Sun Siyu, Liu Jun, Zhang Ziwei, Li Wei
IEEE Trans Neural Netw Learn Syst. 2024 Jul;35(7):9787-9799. doi: 10.1109/TNNLS.2023.3236641. Epub 2024 Jul 8.
Hyperspectral anomaly detection, which is aimed at distinguishing anomaly pixels from the surroundings in spatial features and spectral characteristics, has attracted considerable attention due to its various applications. In this article, we propose a novel hyperspectral anomaly detection algorithm based on adaptive low-rank transform, in which the input hyperspectral image (HSI) is divided into a background tensor, an anomaly tensor, and a noise tensor. To take full advantage of the spatial-spectral information, the background tensor is represented as the product of a transformed tensor and a low-rank matrix. The low-rank constraint is imposed on frontal slices of the transformed tensor to depict the spatial-spectral correlation of the HSI background. Besides, we initialize a matrix with predefined size and then minimize its l -norm to adaptively derive an appropriate low-rank matrix. The anomaly tensor is constrained with the l -norm to depict the group sparsity of anomalous pixels. We integrate all regularization terms and a fidelity term into a non-convex problem and develop a proximal alternating minimization (PAM) algorithm to solve it. Interestingly, the sequence generated by the PAM algorithm is proven to converge to a critical point. Experimental results conducted on four widely used datasets demonstrate the superiority of the proposed anomaly detector over several state-of-the-art methods.
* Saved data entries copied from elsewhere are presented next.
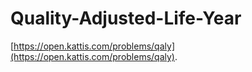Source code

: # Quality-Adjusted-Life-Year
[https://open.kattis.com/problems/qaly](https://open.kattis.com/problems/qaly).
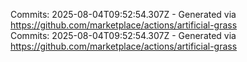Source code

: Commits: 2025-08-04T09:52:54.307Z - Generated via https://github.com/marketplace/actions/artificial-grass
<br>
Commits: 2025-08-04T09:52:54.307Z - Generated via https://github.com/marketplace/actions/artificial-grass
<br>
高光谱异常检测旨在从空间特征和光谱特征方面将异常像素与周围环境区分开来,因其具有多种应用而备受关注。在本文中,我们提出了一种基于自适应低秩变换的新型高光谱异常检测算法,其中输入的高光谱图像(HSI)被分为背景张量、异常张量和噪声张量。为了充分利用空间光谱信息,背景张量被表示为一个变换张量和一个低秩矩阵的乘积。对变换张量的正面切片施加低秩约束,以描述HSI背景的空间光谱相关性。此外,我们用预定义大小初始化一个矩阵,然后最小化其l范数以自适应地导出一个合适的低秩矩阵。异常张量用l范数进行约束,以描述异常像素的组稀疏性。我们将所有正则化项和一个保真项整合到一个非凸问题中,并开发了一种近端交替最小化(PAM)算法来求解。有趣的是,PAM算法生成的序列被证明收敛到一个临界点。在四个广泛使用的数据集上进行的实验结果表明,所提出的异常检测器优于几种现有方法。